Шаг в небеса (Сапожников) - страница 80

— Если господин соберётся в город, — с сильным акцентом произнесла женщина из местных, исполнявшая обязанности старшей экономки, — пусть обязательно наденет платок. Без платка никак нельзя, господин.

Манера говорить в сочетании с акцентом затрудняло понимание. Наверное, именно поэтому экономка говорила самыми простыми фразами.

Искупавшись и одевшись, я попал в компанию Велигура Божирадова. Пожилой отец семейства, обладатель внушающих уважение седин всю свою жизнь провёл, как он выразился, на статской службе. Имел немалый чин. Однако в одночасье лишился всего — и вынужден был, по его собственному весьма меткому выражению, жить за печкой у князя Махсоджана. Сквозило в словах пожилого человека в хорошем, но сильно поношенном костюме, какое-то презрение к себе.

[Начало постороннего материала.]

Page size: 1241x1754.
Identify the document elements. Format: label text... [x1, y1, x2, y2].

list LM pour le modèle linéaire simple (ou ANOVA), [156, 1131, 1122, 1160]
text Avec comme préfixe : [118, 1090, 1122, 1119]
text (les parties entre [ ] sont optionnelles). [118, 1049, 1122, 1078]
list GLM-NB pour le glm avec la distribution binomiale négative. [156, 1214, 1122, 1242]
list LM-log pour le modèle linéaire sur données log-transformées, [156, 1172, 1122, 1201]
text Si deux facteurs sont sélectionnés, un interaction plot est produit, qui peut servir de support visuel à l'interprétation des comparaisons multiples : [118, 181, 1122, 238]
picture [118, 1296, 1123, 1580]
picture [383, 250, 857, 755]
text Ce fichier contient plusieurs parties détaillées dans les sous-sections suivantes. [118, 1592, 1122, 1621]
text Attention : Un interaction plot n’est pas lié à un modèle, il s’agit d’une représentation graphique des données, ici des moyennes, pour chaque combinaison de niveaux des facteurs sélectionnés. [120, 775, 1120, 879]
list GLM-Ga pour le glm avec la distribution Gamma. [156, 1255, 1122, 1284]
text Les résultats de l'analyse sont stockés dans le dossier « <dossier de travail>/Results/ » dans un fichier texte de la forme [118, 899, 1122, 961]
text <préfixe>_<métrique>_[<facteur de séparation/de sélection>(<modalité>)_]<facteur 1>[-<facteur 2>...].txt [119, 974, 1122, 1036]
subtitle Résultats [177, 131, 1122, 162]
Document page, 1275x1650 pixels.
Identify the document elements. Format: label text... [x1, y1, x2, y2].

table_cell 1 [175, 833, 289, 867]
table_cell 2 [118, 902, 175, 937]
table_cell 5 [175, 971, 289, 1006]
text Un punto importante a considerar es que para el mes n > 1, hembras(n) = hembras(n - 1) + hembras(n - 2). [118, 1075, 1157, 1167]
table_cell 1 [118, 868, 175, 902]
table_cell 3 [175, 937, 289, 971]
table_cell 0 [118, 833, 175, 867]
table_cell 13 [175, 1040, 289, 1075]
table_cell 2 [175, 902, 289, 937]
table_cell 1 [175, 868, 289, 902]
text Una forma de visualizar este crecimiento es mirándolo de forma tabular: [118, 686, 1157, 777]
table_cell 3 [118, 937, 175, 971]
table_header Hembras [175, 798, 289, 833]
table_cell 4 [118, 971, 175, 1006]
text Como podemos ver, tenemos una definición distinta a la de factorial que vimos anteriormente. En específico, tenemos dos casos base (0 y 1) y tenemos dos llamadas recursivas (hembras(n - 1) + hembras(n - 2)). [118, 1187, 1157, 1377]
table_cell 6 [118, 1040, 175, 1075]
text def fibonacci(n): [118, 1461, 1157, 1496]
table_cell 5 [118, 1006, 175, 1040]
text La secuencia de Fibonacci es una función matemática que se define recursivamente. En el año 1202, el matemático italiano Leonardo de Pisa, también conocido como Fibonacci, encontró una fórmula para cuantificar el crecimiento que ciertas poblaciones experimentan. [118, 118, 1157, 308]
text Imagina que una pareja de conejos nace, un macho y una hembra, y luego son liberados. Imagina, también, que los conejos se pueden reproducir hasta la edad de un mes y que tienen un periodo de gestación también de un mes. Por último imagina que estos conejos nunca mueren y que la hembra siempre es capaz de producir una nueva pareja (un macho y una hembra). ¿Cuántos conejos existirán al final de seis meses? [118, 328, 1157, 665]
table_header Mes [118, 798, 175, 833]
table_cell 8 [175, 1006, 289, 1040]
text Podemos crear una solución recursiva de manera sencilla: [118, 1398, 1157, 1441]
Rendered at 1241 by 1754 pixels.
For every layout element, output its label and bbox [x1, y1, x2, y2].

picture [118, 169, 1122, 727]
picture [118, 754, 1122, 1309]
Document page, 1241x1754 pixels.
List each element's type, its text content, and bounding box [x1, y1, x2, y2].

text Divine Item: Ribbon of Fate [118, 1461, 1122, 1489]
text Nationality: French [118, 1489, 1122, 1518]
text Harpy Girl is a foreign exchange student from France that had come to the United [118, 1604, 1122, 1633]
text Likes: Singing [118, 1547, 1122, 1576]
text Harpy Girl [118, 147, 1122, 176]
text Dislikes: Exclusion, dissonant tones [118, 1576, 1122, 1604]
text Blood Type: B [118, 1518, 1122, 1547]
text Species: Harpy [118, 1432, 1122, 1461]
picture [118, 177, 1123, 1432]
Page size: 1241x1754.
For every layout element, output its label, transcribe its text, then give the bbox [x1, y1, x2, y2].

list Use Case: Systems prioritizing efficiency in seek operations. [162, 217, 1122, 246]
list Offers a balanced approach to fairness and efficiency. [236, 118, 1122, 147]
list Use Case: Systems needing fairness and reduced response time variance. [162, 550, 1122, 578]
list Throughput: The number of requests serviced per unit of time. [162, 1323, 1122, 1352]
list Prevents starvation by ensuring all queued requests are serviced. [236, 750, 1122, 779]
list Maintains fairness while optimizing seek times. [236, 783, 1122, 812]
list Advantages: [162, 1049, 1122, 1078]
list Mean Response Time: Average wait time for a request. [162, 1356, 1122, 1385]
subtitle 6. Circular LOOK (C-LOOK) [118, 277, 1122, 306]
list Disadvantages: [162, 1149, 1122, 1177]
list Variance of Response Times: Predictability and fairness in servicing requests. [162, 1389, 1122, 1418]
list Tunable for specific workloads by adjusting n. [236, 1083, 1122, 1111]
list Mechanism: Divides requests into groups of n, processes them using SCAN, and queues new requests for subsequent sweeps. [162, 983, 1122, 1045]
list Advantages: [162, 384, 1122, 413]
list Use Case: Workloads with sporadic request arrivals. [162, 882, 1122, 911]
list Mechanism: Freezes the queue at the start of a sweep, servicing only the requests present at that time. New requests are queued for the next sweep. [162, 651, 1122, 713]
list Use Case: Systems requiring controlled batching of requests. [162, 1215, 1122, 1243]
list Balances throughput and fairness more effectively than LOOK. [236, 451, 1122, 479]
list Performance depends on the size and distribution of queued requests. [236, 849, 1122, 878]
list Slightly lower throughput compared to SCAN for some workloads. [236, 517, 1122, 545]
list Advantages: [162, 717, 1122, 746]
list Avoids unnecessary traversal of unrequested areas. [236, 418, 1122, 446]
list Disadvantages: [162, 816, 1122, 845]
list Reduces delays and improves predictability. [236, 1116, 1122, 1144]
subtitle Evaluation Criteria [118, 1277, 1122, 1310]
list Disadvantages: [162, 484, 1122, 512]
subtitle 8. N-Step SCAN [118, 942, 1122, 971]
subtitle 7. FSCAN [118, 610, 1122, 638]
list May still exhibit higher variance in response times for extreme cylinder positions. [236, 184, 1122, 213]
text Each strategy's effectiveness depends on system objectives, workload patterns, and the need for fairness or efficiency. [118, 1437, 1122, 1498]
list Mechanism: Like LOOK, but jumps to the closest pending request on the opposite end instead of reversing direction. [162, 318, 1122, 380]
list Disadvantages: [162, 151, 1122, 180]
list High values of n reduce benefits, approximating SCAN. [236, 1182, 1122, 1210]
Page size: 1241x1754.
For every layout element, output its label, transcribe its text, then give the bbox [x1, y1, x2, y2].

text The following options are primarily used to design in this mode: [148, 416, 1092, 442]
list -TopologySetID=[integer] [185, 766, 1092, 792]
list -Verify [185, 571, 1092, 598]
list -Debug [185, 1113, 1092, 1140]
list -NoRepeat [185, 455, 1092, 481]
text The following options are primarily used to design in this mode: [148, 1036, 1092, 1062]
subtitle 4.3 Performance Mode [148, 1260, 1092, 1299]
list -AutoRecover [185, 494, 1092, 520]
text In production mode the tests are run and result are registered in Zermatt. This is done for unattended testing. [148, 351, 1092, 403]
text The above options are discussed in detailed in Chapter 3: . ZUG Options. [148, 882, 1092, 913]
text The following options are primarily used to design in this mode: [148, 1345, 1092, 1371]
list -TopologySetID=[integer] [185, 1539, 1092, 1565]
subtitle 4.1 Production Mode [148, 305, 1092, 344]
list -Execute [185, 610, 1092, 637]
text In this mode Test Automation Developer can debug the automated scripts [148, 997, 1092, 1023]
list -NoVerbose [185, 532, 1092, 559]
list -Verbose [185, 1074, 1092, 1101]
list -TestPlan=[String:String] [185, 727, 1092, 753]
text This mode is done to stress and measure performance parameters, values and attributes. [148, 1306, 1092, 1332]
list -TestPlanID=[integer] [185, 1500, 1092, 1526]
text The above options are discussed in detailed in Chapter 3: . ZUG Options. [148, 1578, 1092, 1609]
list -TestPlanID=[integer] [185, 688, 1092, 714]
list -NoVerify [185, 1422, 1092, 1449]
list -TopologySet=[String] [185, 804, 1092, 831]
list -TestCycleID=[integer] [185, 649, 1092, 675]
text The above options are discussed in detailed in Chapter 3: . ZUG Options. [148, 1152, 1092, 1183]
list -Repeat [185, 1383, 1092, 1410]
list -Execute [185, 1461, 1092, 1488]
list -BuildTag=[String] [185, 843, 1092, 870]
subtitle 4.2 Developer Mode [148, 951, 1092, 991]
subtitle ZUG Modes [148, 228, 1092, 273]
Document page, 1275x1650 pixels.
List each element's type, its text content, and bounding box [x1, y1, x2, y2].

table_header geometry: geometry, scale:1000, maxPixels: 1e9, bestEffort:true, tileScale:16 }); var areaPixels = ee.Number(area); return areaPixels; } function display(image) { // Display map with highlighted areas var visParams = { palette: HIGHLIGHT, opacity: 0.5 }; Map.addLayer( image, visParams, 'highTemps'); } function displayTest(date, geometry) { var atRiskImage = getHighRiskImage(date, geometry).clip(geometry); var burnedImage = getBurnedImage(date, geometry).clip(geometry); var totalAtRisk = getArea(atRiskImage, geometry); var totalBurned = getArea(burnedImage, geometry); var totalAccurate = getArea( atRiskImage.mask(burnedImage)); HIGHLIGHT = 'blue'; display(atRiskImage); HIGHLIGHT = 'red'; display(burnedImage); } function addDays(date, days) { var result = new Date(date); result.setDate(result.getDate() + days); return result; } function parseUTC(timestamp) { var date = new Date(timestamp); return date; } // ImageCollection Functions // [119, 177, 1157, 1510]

— Расскажите мне, молодой человек, — попросил он, — что там слышно у нас на Родине? Ходили слухи о какой-то амнистии.

— Я был на Севере, — пожал плечами я. — Там об амнистии никто ничего не говорил. Мне ведь больше приходилось летать над тайгой. Да и слишком далеко Усть-Илим от столицы.

— Усть-Илим, — повторил Велигур. — Не стоит произносить этого названия при Адмирале. Если, конечно, вам снова выпадет честь общаться с ним.

— Отчего же?

— Именно оттуда началось наступление войск Конвента на добровольцев Адмирала и его друга — генерала Владияра Колобинца. Колобинец рвался Усть-Илиму с запада, Адмирал — с юга. Усть-Илим ведь самый большой город на Севере. Кто контролирует его, тот держит за горло весь Север. Так любили говорить тогда. В итоге господа революционеры, — он произнёс слово революционеры на нейстрийский манер, превратив букву «е» в «э», — взяли нас за горло. Их конница разогнала цепи Колобинца. А самого Адмирала они заставили умыться кровью на речке Красной. Говорящее название. Там схоронили нашего старшего сына.

— Старшего? — не понял я. — Но ведь госпожа Олисава сказала, что ваш старший сын сейчас тренирует армию князя, как и прочие офицеры.

— Теперь Далигор старший сын, — мрачно ответил мне Велигур. — А первенец наш — Олег, остался лежать на берегу реки Красной.

Мне стало неприятно из-за того, что я невольно сунул пальцы в незаживающую рану в душе пожилого человека.

Вот, значит, каковы из себя Баджейские враги народа. Я о них столько слышал за время пребывания в Усть-Илиме. По словам пропагандистов выходило, что они едва ли не чудовища — детей едят и кровью девиц невинных запивают. Однако вот он сидит — немолодой человек, живущий прошлым, скорбящий о сыне, читающий газеты. И не было в нём никакой ненависти к новой власти и трудовому народу. Как не было её и в супруге его. А ведь те же пропагандисты и из газеты, добиравшиеся до Усть-Илима с известным опозданием, так и твердили об этой самой ненависти. Баджейцы будто бы просто исходили ею, стоили козни и всё в этом духе.